La politique à l’ombre de l’hégémonie
La politique est régie par plusieurs facteurs, prévisibles et imprévisibles, agissant à court et à long terme, sous l’influence de nombreux acteurs, locaux ou internationaux. Un certain «marxisme» et une certaine gauche ont toujours voulu faire l’économie de cette complexité et c’est ce qui explique en bonne partie tant d’échecs. Une fois dit cela, quand on est matérialiste, ce n’est pas comme si on est idéalistes. Les rapports sociaux se déployant dans la société et donc dans l’économie (le «marché» est un construit social, pas une réalité tangible) sont là où se construisent, se déconstruisent, se reconstruisent les forces et les champs de forces. Un projet hégémonique, au-delà de ses leaders, de son «spin», de ses tactiques, est un projet qui repose sur des blocs sociaux «ascendants», capables d’organiser la société face à ses grands défis.
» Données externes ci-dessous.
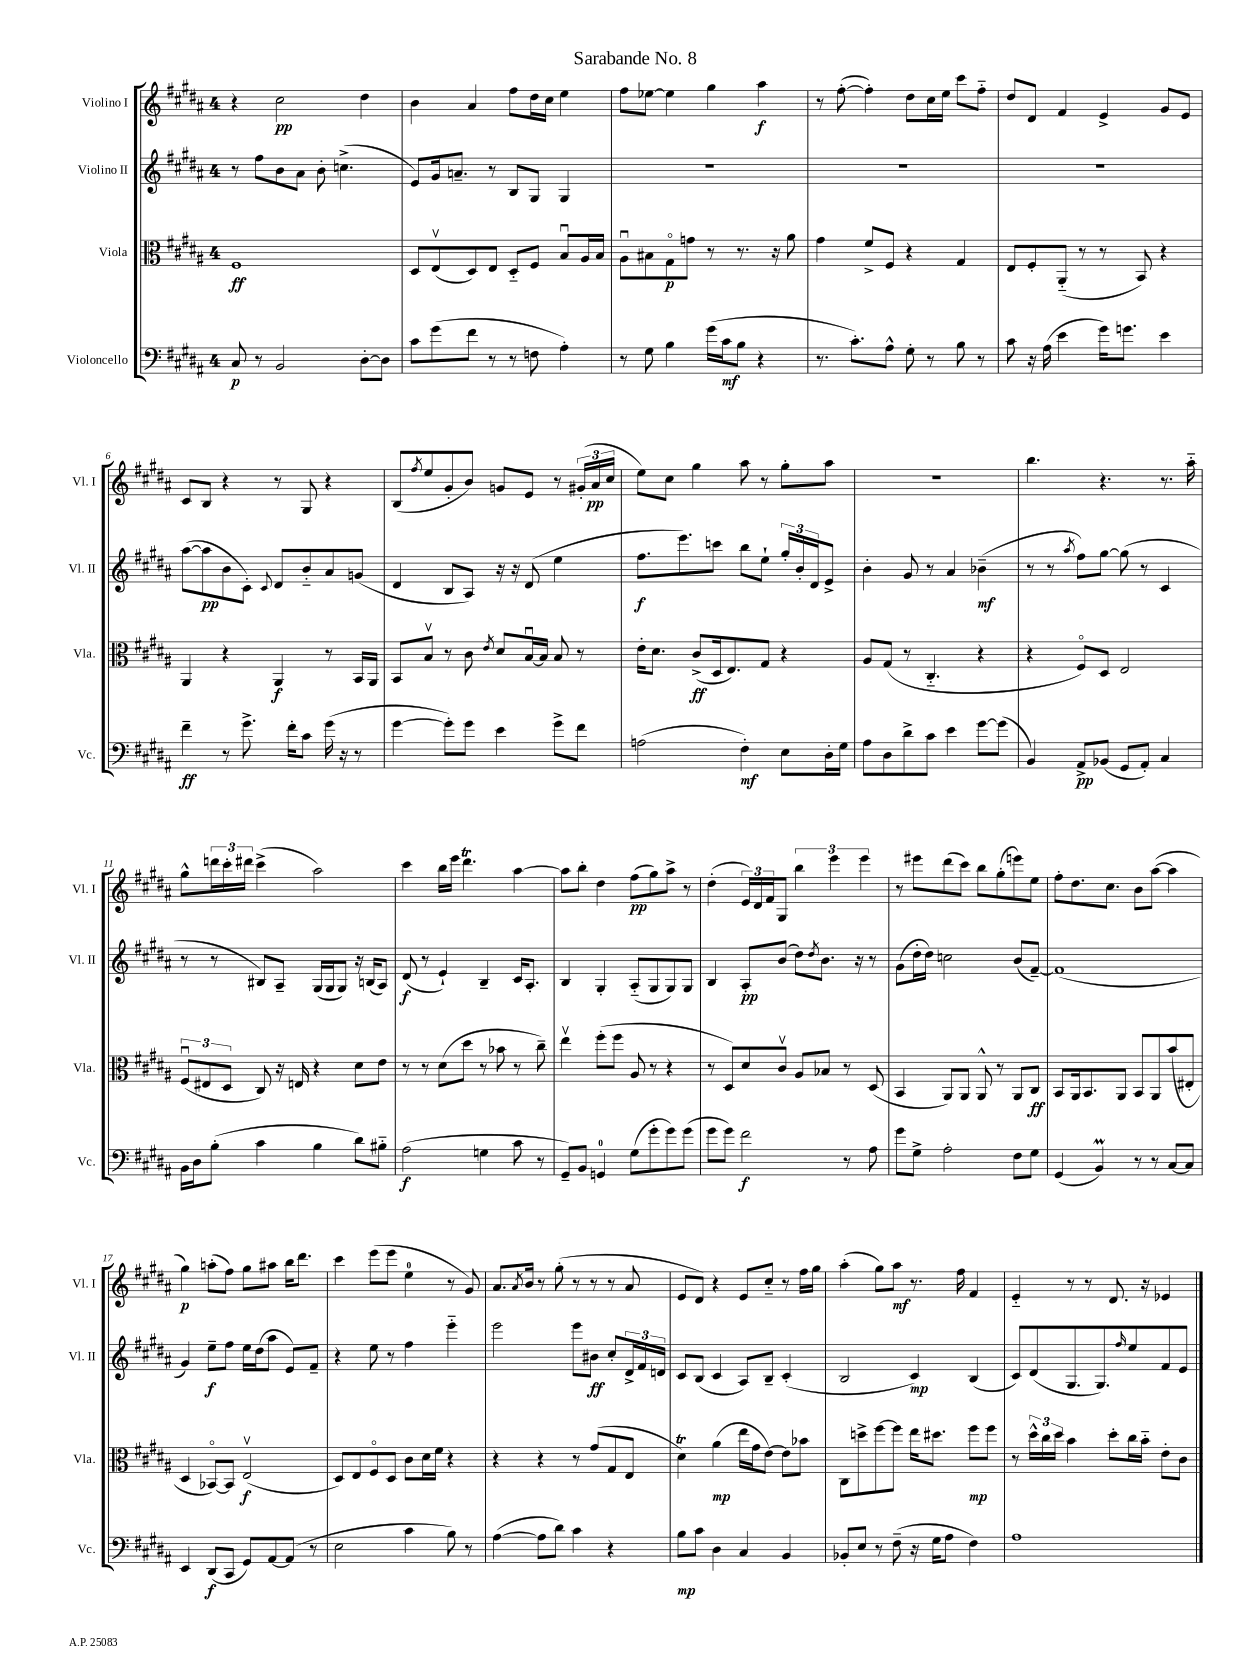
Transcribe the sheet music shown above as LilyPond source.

\header { title = "Sarabande No. 8" }
<<
\new StaffGroup <<
\new Staff = "s0" \with { instrumentName = "Violino I" shortInstrumentName = "Vl. I" } {
    \clef treble \key b \major \once \override Staff.TimeSignature.style = #'single-digit \time 4/4
    r4 cis''2\pp dis''4 |
    b'4 ais'4 fis''8 dis''16 cis''16 e''4 |
    fis''8 ees''8~ ees''4 gis''4 ais''4\f |
    r8 fis''8~-.( fis''4-.) dis''8 cis''16 e''16 cis'''8 fis''8-_ |
    dis''8 dis'8 fis'4 e'4-> gis'8 e'8 |
    cis'8 b8 r4 r8 gis8 r4 |
    b8( \acciaccatura { fis''8 } e''8 gis'8-. b'8) g'8 e'8 r8 \tuplet 3/2 { gis'16-.( ais'16\pp cis''16 } |
    e''8) cis''8 gis''4 ais''8 r8 gis''8-. ais''8 |
    R1 |
    b''4. r4. r8. ais''16-_ |
    gis''8-^ \tuplet 3/2 { d'''16 cis'''16-. dis'''16 } cis'''4->( ais''2) |
    cis'''4 b''16 e'''16 dis'''4.\trill ais''4~ |
    ais''8 b''8-. dis''4 fis''8\pp( gis''8) ais''8-> r8 |
    dis''4-.( \tuplet 3/2 { e'16) dis'16 fis'16 } gis8 \tuplet 3/2 { b''4 e'''4 e'''4 } |
    r8 eis'''8 dis'''8( cis'''8) b''8 gis''8-.( e'''8) e''8 |
    fis''8-. dis''8. cis''8. b'8 ais''8~( ais''4 |
    gis''4\p) a''8-.( fis''8) gis''8 ais''8 b''16 dis'''8. |
    cis'''4 e'''8( e'''8 e''4-0 r8 gis'8) |
    ais'8. \acciaccatura { ais'8 } b'16 r8 gis''8-.( r8 r8 r8 ais'8 |
    e'8 dis'8) r4 e'8 cis''8-_ r8 fis''16 gis''16 |
    ais''4-.( gis''8) ais''8\mf r8. fis''16 fis'4 |
    e'4-_ r8 r8 dis'8. r16 ees'4 \bar "|." |
}
\new Staff = "s1" \with { instrumentName = "Violino II" shortInstrumentName = "Vl. II" } {
    \clef treble \key b \major \once \override Staff.TimeSignature.style = #'single-digit \time 4/4
    r8 fis''8 b'8 ais'8 b'8-. c''4.->( |
    e'8) gis'16 a'8.-- r8 b8 gis8 gis4 |
    R1 |
    R1 |
    r1 |
    ais''8~( ais''8\pp b'8 cis'8-.) \appoggiatura { cis'8 } dis'8 b'8-_ ais'8 g'8( |
    dis'4 b8 ais8) r16 r16 dis'8( e''4 |
    fis''8.\f e'''8.) c'''8 b''8 e''8-! \tuplet 3/2 { gis''16-. b'16-. dis'16 } e'8-> |
    b'4-. gis'8 r8 ais'4 bes'4--\mf( |
    r8 r8 \acciaccatura { ais''8 } fis''8) gis''8~ gis''8( r8 cis'4 |
    r8 r8 bis8) ais8-- gis16( gis16 gis8) r16 b16( ais8) |
    dis'8\f( r8 e'4-!) b4-- cis'16 ais8.-. |
    b4 gis4-. ais8-_( gis8 gis8) gis8 |
    b4 ais8-.\pp b'8( dis''8) \acciaccatura { dis''8 } b'8. r16 r8 |
    gis'8( dis''16-. dis''16) c''2 b'8( fis'8~--) |
    fis'1( |
    gis'4) e''8--\f fis''8 e''16 dis''16( ais''8 e'8) fis'8-- |
    r4 e''8 r8 fis''4 e'''4-_ |
    e'''2 e'''8 bis'8\ff cis''8-. \tuplet 3/2 { dis'16-> fis'16 d'16 } |
    cis'8 b8( cis'4 ais8) b8-- cis'4-.( |
    b2 cis'4\mp) b4( |
    cis'8) dis'8( gis8. gis8.) \grace { fis''16 } e''8 fis'8 e'8 \bar "|." |
}
\new Staff = "s2" \with { instrumentName = "Viola" shortInstrumentName = "Vla." } {
    \clef alto \key b \major \once \override Staff.TimeSignature.style = #'single-digit \time 4/4
    fis1\ff |
    dis8 e8\upbow( dis8) e8 dis8-_ fis8 b8\downbow ais16 b16 |
    ais8\downbow bis8 gis8\flageolet\p g'8 r8 r8. r16 ais'8 |
    gis'4 fis'8-> fis8 r4 gis4 |
    e8 fis8-. ais,8-_( r8 r8 b,8) r4 |
    ais,4 r4 ais,4\f r8 b,16 ais,16 |
    b,8 b8\upbow r8 cis'8 \acciaccatura { e'8 } dis'8 b16~\downbow b16 b8 r8 |
    e'16-. dis'8. cis'8->\ff( dis16 e8.) gis8 r4 |
    ais8 gis8( r8 cis4.-_ r4 |
    r4 fis8\flageolet) dis8 e2 |
    \tuplet 3/2 { fis8\downbow( eis8 dis8 } cis8) r16 e16 r4 dis'8 e'8 |
    r8 r8 dis'8( dis''8 r8 bes'8 r8 cis''8--) |
    e''4\upbow fis''8-.( fis''8 ais8 r8 r4 |
    r8 dis8) dis'8 cis'8\upbow ais8 bes8 r8 dis8( |
    b,4 ais,8) ais,8 ais,8-^ r8 ais,8 cis8\ff |
    b,8 ais,16 b,8. ais,8 b,8 ais,8 b'8( eis8-. |
    dis4 bes,8~\flageolet) bes,8 e2\upbow\f( |
    dis8) e8 fis8\flageolet dis8 cis'8 dis'16 fis'16 r4 |
    r4 r4 r8 gis'8( gis8 e8 |
    dis'4\trill) ais'4\mp( e''16 gis'16 e'8~) e'8 bes'8 |
    cis8 d''8-> fis''8~ fis''8 e''16 dis''8. fis''8\mp fis''8 |
    r8 \tuplet 3/2 { dis''16-^ cis''16 dis''16 } b'4 dis''8-. cis''16 b'16-_ e'8-. cis'8 \bar "|." |
}
\new Staff = "s3" \with { instrumentName = "Violoncello" shortInstrumentName = "Vc." } {
    \clef bass \key b \major \once \override Staff.TimeSignature.style = #'single-digit \time 4/4
    cis8\p r8 b,2 dis8~-. dis8 |
    cis'8 gis'8( fis'8 r8 r8 f8 ais4-.) |
    r8 gis8 b4 gis'16( cis'16\mf b8 r4 |
    r8. cis'8.-.) ais8-^ gis8-. r8 b8 r8 |
    cis'8 r16 ais16( e'4 gis'16) g'8. e'4 |
    fis'4--\ff r8 gis'8.-> fis'16-. cis'8 gis'16( r16 r8 |
    gis'4~ gis'8-.) gis'8 e'4 gis'8-> fis'8 |
    a2( fis4-.\mf) e8 dis16-. gis16 |
    ais8 dis8 dis'8-> cis'8 e'4 gis'8~ gis'8( |
    b,4) ais,8->\pp bes,8( gis,8 ais,8-.) cis4 |
    b,16 dis16 b8-.( cis'4 b4 dis'8) bis8-_ |
    ais2\f( g4 cis'8 r8 |
    gis,8--) b,8 g,4-0 gis8( gis'8-. gis'8) gis'8( |
    gis'8 gis'8) fis'2\f r8 ais8 |
    gis'8 gis8-> ais2-. fis8 gis8 |
    gis,4( b,4\prall) r8 r8 cis8~ cis8 |
    e,4 dis,8\f( cis,8 gis,8) ais,8~ ais,8( r8 |
    e2 cis'4 b8) r8 |
    ais4~( ais8 dis'8) cis'4 r4 |
    b8\mp cis'8 dis4 cis4 b,4 |
    bes,8-. e8 r8 fis8--( r16 gis16 ais8 fis4) |
    ais1 \bar "|." |
}
>>
>>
C’est ce que nous avons vécu durant la révolution tranquille et qui a abouti au projet du PQ. C’est ce qui s’esquisse aujourd’hui avec Harper au Canada et l’ADQ au Québec. Mais ce projet devient pas hégémonique par magie, mais parce qu’il réussit à vaincre ses adversaires. Ce n’est donc pas automatique, ni surdéterminé par une quelconque supra rationalité établie d’avance. C’est dans ce sens qu’il faut repenser les projets des dominés.